Se aseaban con agua infecta, comían sopa de nabos putrefactos y cualquier perro o gato que veían acaba en la olla. De allí lo trasladaron al siniestro campo de Drancy, ya con la mitad de Francia invadida por Hitler, y a Birkenau, uno de los mayores mataderos de la historia de la humanidad, una máquina genocida que funcionaba metódicamente sin compasión, cuyas atrocidades le marcaron la vida. Volvió a salir de allí, como si le tocara la lotería, a una mina de carbón en el campo de Auschwitz-Jawischowitz, donde su único reto cada mañana era seguir vivo un día más. Enfermó de gripe y a punto de morir lo mudaron al Campo de Buna, donde trabajó junto al químico y ensayista italiano Primo-Levi, y de allí, con los alemanes casi vencidos, a Gleiwitz y al Campo de Dora, donde los científicos alemanes desarrollaban sus famosas bombas volantes.

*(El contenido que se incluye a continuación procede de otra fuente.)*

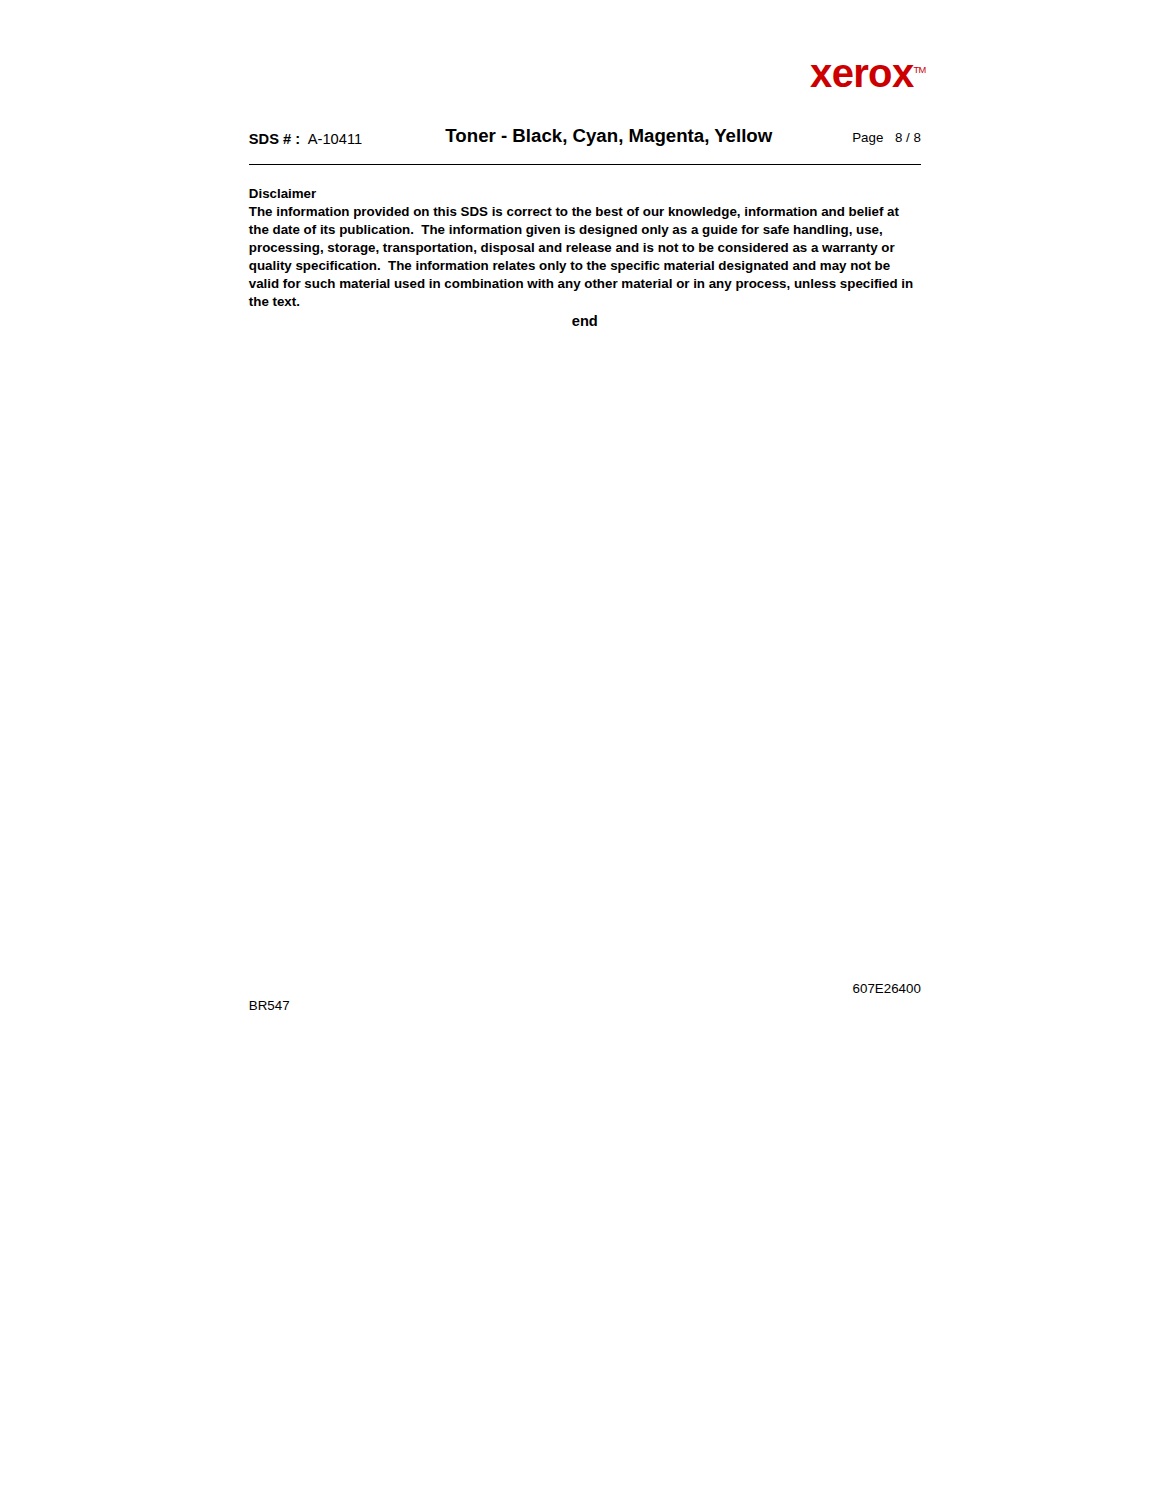xeroxTM
SDS # :A-10411
Toner - Black, Cyan, Magenta, Yellow
Page8 / 8
Disclaimer
The information provided on this SDS is correct to the best of our knowledge, information and belief at the date of its publication. The information given is designed only as a guide for safe handling, use, processing, storage, transportation, disposal and release and is not to be considered as a warranty or quality specification. The information relates only to the specific material designated and may not be valid for such material used in combination with any other material or in any process, unless specified in the text.
end
607E26400
BR547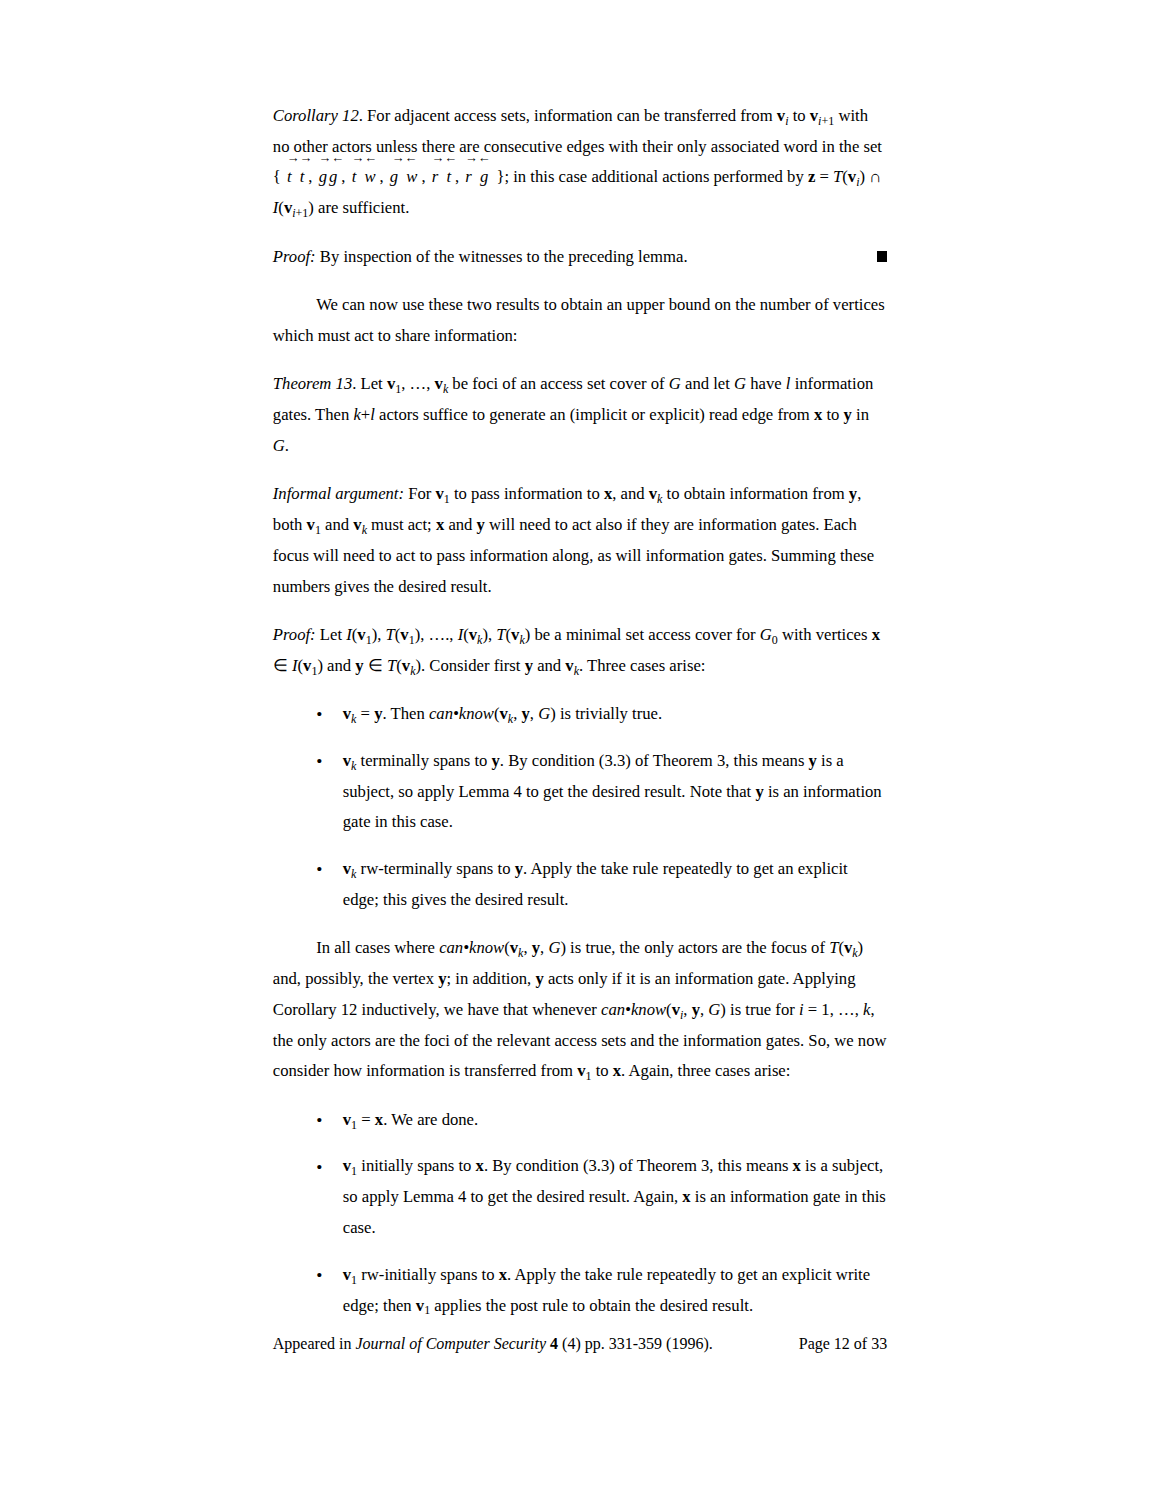Corollary 12. For adjacent access sets, information can be transferred from vi to vi+1 with no other actors unless there are consecutive edges with their only associated word in the set { →→t t, →←gg, →←t w, →←g w, →←r t, →←r g }; in this case additional actions performed by z = T(vi) ∩ I(vi+1) are sufficient.
Proof: By inspection of the witnesses to the preceding lemma.
We can now use these two results to obtain an upper bound on the number of vertices which must act to share information:
Theorem 13. Let v1, …, vk be foci of an access set cover of G and let G have l information gates. Then k+l actors suffice to generate an (implicit or explicit) read edge from x to y in G.
Informal argument: For v1 to pass information to x, and vk to obtain information from y, both v1 and vk must act; x and y will need to act also if they are information gates. Each focus will need to act to pass information along, as will information gates. Summing these numbers gives the desired result.
Proof: Let I(v1), T(v1), …., I(vk), T(vk) be a minimal set access cover for G0 with vertices x ∈ I(v1) and y ∈ T(vk). Consider first y and vk. Three cases arise:
vk = y. Then can•know(vk, y, G) is trivially true.
vk terminally spans to y. By condition (3.3) of Theorem 3, this means y is a subject, so apply Lemma 4 to get the desired result. Note that y is an information gate in this case.
vk rw-terminally spans to y. Apply the take rule repeatedly to get an explicit edge; this gives the desired result.
In all cases where can•know(vk, y, G) is true, the only actors are the focus of T(vk) and, possibly, the vertex y; in addition, y acts only if it is an information gate. Applying Corollary 12 inductively, we have that whenever can•know(vi, y, G) is true for i = 1, …, k, the only actors are the foci of the relevant access sets and the information gates. So, we now consider how information is transferred from v1 to x. Again, three cases arise:
v1 = x. We are done.
v1 initially spans to x. By condition (3.3) of Theorem 3, this means x is a subject, so apply Lemma 4 to get the desired result. Again, x is an information gate in this case.
v1 rw-initially spans to x. Apply the take rule repeatedly to get an explicit write edge; then v1 applies the post rule to obtain the desired result.
Appeared in Journal of Computer Security 4 (4) pp. 331-359 (1996). Page 12 of 33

Fue liberado de Bergen-Belsen por una columna aliada de canadienses el 15 de abril de 1945, esquelético, masacrado por el cautiverio, tardó meses en poder ser reconocido por sus amigos, ya que familia no le quedaba, había sido arrasada por las tropas nazis en los bosques de Riga.
Gracias a que hablaba seis idiomas no le faltó nunca el empleo como intérprete en la Francia libre y en la Argelia independiente. Con el dinero de su pensión, se hizo una casa con jardín en la localidad francesa de Mauzac donde pasaba los veranos y reconocía el trinar de los ruiseñores, y otra en Mojácar, donde transcurrían sus inviernos, donde aprendió a olvidar su atroz pasado, entre paseos por la Glorieta, acompañado por Anna, la cantante de ópera rusa con la que se casó en el invierno de su vida. Falleció Benjamín en Francia, en 2006, casi centenario, acordándose cada día de esos atardeceres desde los cerros de Mojácar que le hicieron olvidar tantos años de infierno.